O-Töne aus der Befragung der Heilberufler

Datenmissbrauch, eine steigende Büro­kratie- und Infor­ma­tions­flut sowie hohe Kosten werden als mög­liche Nach­teile einer digi­ta­lisier­ten Medi­zin ge­sehen. Ebenso äußern die Be­fragten die Sorge, dass ältere Patien­ten bei der Entwick­lung nicht mit­halten können.
 

Datenmissbrauch, eine steigende Büro­kratie- und Infor­ma­tions­flut sowie hohe Kosten werden als mög­liche Nach­teile einer digi­ta­lisier­ten Medi­zin ge­sehen. Ebenso äußern die Be­fragten die Sorge, dass ältere Patien­ten bei der Entwick­lung nicht mit­halten können.


Risiken


Die Digitalisierung wird weiter fort­schreiten. Wirt­schaft­lich profi­ti­eren werden aber sicher nicht die Leis­tungs­erbrin­ger und wahr­schein­lich auch nicht die Leis­tungs­empfänger.
Bestimmte Digitali­sierungs-Prozesse sind ja schon imple­men­tiert, aber lei­der sind die büro­kra­tischen Hür­den zu hoch und auch der Wille der Be­völke­rung zu niedrig.

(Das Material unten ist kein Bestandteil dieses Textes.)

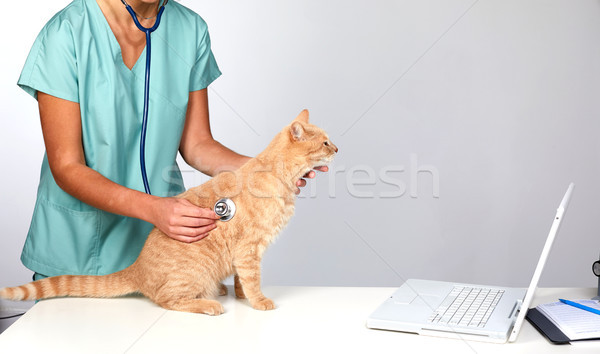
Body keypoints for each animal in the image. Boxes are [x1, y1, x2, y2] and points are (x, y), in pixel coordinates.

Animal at [0, 110, 338, 316]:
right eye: (324, 142)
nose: (337, 149)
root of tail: (136, 266)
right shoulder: (249, 248)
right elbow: (252, 278)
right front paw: (259, 301)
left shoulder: (248, 251)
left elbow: (243, 279)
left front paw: (242, 296)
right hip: (193, 273)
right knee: (168, 300)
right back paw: (208, 304)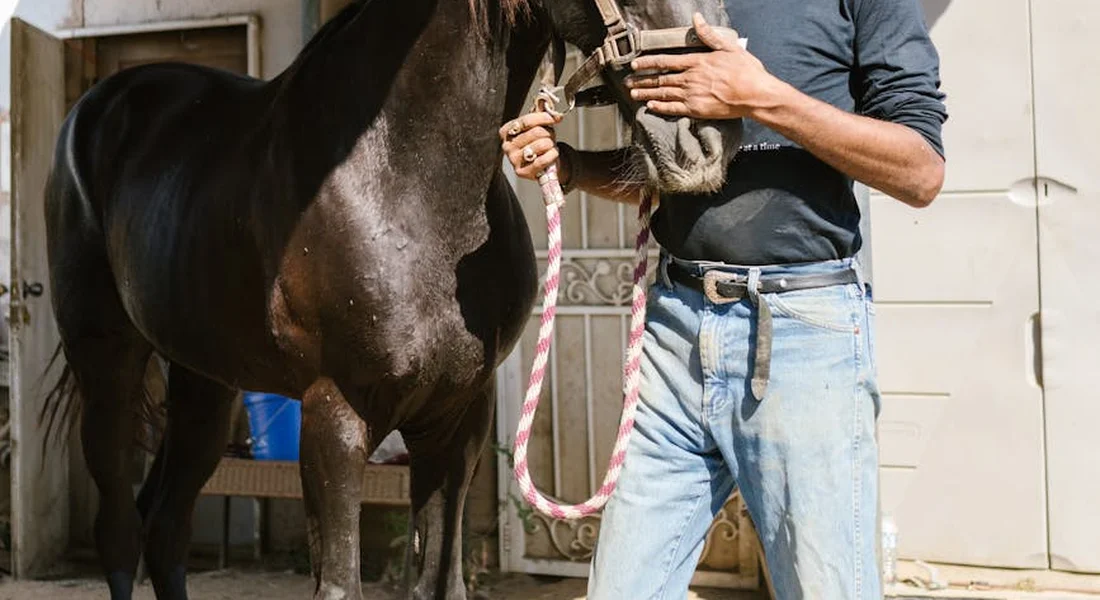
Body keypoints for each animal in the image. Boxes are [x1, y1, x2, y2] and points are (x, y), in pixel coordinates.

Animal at [41, 0, 740, 598]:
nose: (705, 141)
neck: (400, 179)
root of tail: (96, 109)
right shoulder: (336, 415)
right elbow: (338, 583)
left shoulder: (458, 419)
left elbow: (440, 583)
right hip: (107, 366)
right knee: (120, 530)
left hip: (205, 383)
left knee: (165, 525)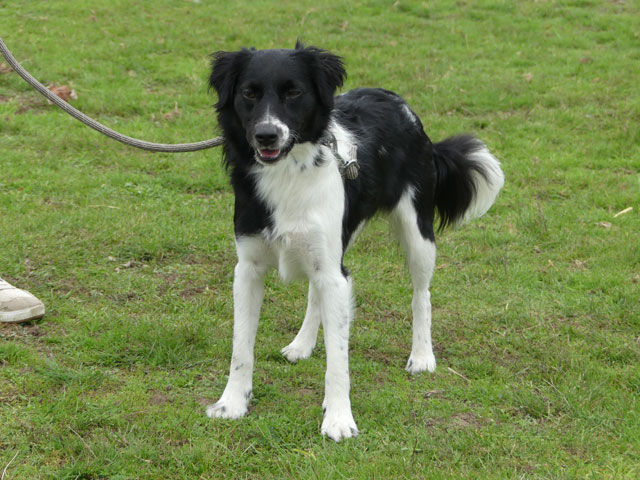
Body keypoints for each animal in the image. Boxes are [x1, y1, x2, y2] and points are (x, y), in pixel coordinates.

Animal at [208, 43, 502, 440]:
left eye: (294, 93)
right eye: (249, 94)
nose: (267, 135)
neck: (287, 173)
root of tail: (398, 102)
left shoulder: (333, 271)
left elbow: (338, 359)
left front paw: (338, 419)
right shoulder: (250, 269)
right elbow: (241, 347)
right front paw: (232, 404)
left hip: (417, 233)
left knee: (421, 294)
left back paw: (422, 356)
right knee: (317, 293)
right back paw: (302, 344)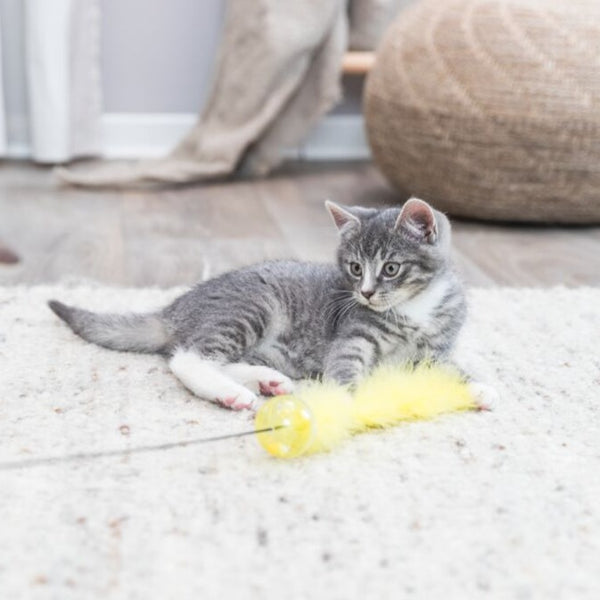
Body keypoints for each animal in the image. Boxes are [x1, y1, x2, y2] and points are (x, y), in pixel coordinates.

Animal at [47, 199, 468, 410]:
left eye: (391, 268)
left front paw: (473, 388)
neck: (417, 308)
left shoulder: (436, 349)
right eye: (355, 268)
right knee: (188, 356)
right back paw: (230, 392)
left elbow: (450, 368)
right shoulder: (352, 337)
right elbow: (346, 367)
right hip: (252, 306)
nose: (364, 293)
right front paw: (353, 404)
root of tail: (175, 309)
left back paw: (265, 380)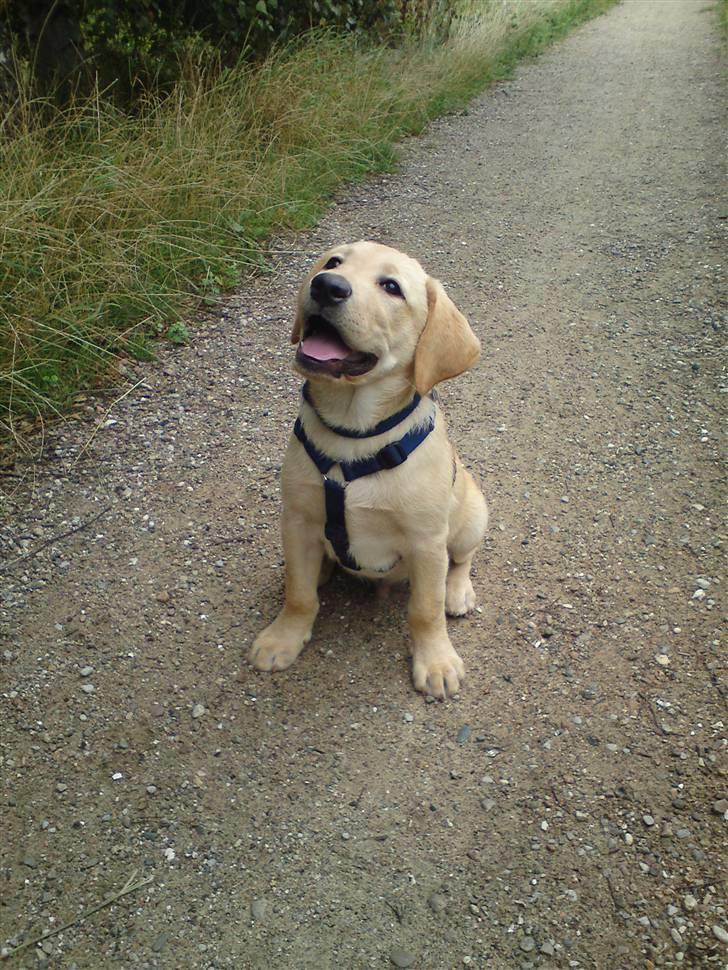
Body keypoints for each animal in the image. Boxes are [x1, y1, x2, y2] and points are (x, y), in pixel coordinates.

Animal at [250, 242, 490, 696]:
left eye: (391, 287)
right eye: (333, 263)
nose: (326, 286)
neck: (354, 434)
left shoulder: (426, 542)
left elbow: (426, 610)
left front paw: (436, 661)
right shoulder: (298, 520)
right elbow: (299, 594)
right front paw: (283, 638)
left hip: (472, 515)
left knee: (461, 558)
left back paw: (458, 592)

Die älteren Patienten, bei denen die Kom­plexi­tät der Erkran­kungen ten­den­ziell größer ist, werden am wenigsten mit den digi­talen Neue­run­gen zurecht­kommen und dem­ent­sprechend wenig profi­ti­eren.
Ungefiltertes Wissen bzw. Pseudo­wissen im Netz ist für den Nicht­exper­ten gefähr­lich.




Kein technisches Gerät der Welt kann die gute Arzt-Patient-Beziehung über­flügeln oder gar erset­zen.
Vorsicht ist geboten im Umgang mit persön­lichen Daten, insbe­son­dere gegen­über Kranken­kassen und anderen Ver­siche­rungen!